The actual influences were much more random and eccentric and go way back; I fell in love with a pale, Cubist Ben Nicholson I saw in a newspaper roto section when I was 11 years old, for example. In college, in the early '50s, there was Picasso, Klee, Miro. Later I took to Rothko, the simple black/red/white atmospheric abstractions of Stamos and then, somewhat later again, Clyfford Still, and maybe Gottlieb. Also pictures like Motherwell's Fishes with Red Stripe and a tall blue Frankenthaler which I saw at the Whitney in the mid-'50s. When you are a hungry kid painter you are influenced by almost everything.

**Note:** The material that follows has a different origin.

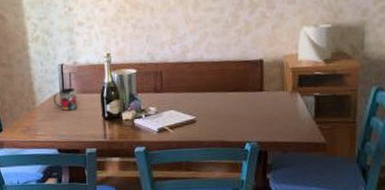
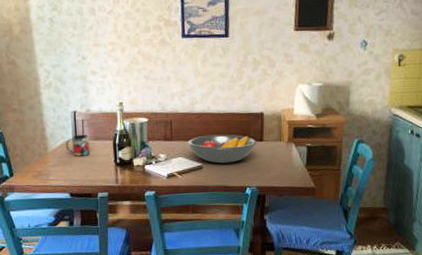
fruit bowl: none [180,84,257,117] -> present [188,134,257,164]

I was also quite taken by some of the early work of Rauschenberg and Johns and did any number of small "detritus" assemblages. There was a Rauschenberg called Stone Stone Stone reproduced in a 1954(?) issue of "New Directions in Writing" which I kept around because the idea of repetition fascinated me. I also had a strange obsession with floating figures and large floating objects like blimps and even conceived a "happening" in 1958 (I still have the drawings) which would have exploded a huge, hydrogen-filled balloon in the form of a de Kooning "Woman" with tracer bullets. By 1958 the pictures started getting very pale and symmetrical, with lots of open space and repeated semi-geometric elements in an abstracted landscape format. By late 1958 or early 1959 I recall a painting of a centered floating circle with Clyfford Still-like bands across the top and the bottom of the canvas. Frank and Mike and I were close then and there was a lot of interaction & problem-solving between us. Frank looked at the painting one day and said "you don't need the top band." So I took it off. Then Mike looked at it soon after and said "you don't need the bottom band." So I took that off too, and there it was: a circle.

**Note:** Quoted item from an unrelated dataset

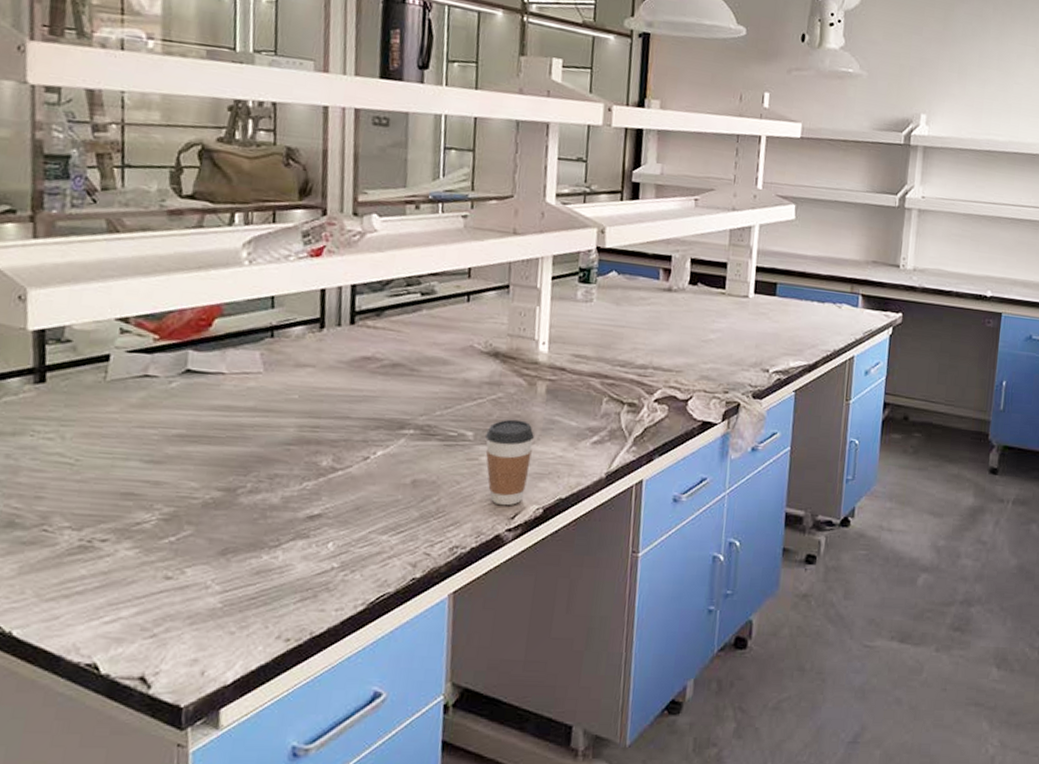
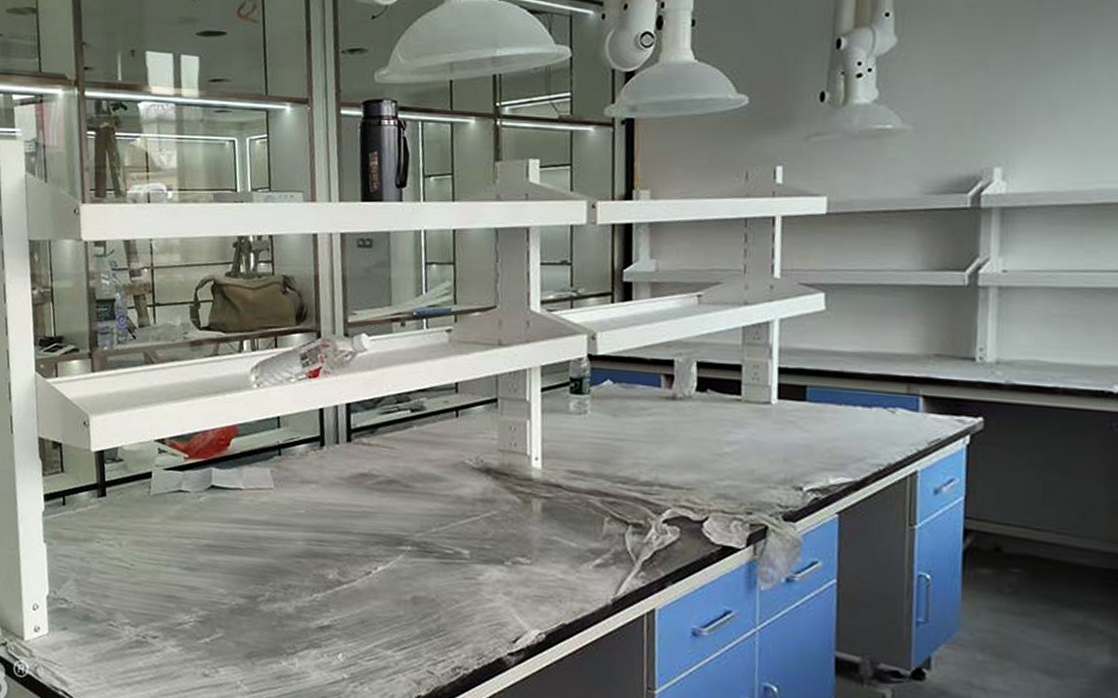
coffee cup: present [484,419,534,506] -> none [481,538,532,629]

Once I comprehended what had opened up now that all the "self-expression" was gone I got to work with color and careful adjustments of size, proportion, spacing and symmetry. I wanted everything in them to subdue "relationship" and enhance "presentation," as if by looking at the painting you were "meeting" it, sizing it up all at once, intuitionally, as you would another person, feeling its presence like the ectoplasm in that wonderful 1940s ghost film The Uninvited.

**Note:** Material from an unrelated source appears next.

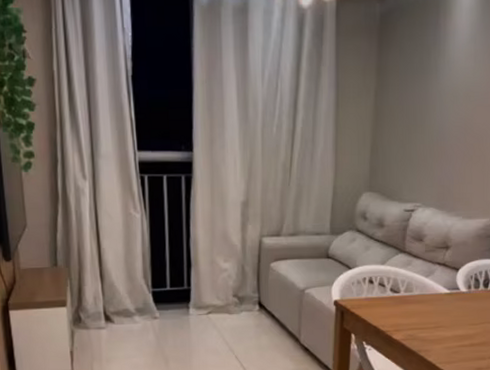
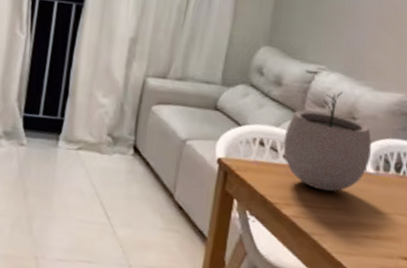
plant pot: none [389,224,463,314] -> present [283,91,372,192]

Blue Parlor is indeed one of those pictures. It was painted in a rented garage in Nantucket in the summer of 1960. By then I had worked out a system of circle, rectangle or band and a set of types of contrast, such as "stark" (black & white), "close value/similar hue" (dark orange against a slightly darker, grayer salmon orange), "odd combination" (pale green against a greyed greenish yellow) and such like. Blue Parlor is one of the "close value" types. Of course being into "systems" and "series" at the time I envisioned endless color/format combinations which were never done because I got interested in greater complexity by the mid-60s. I needed to move on.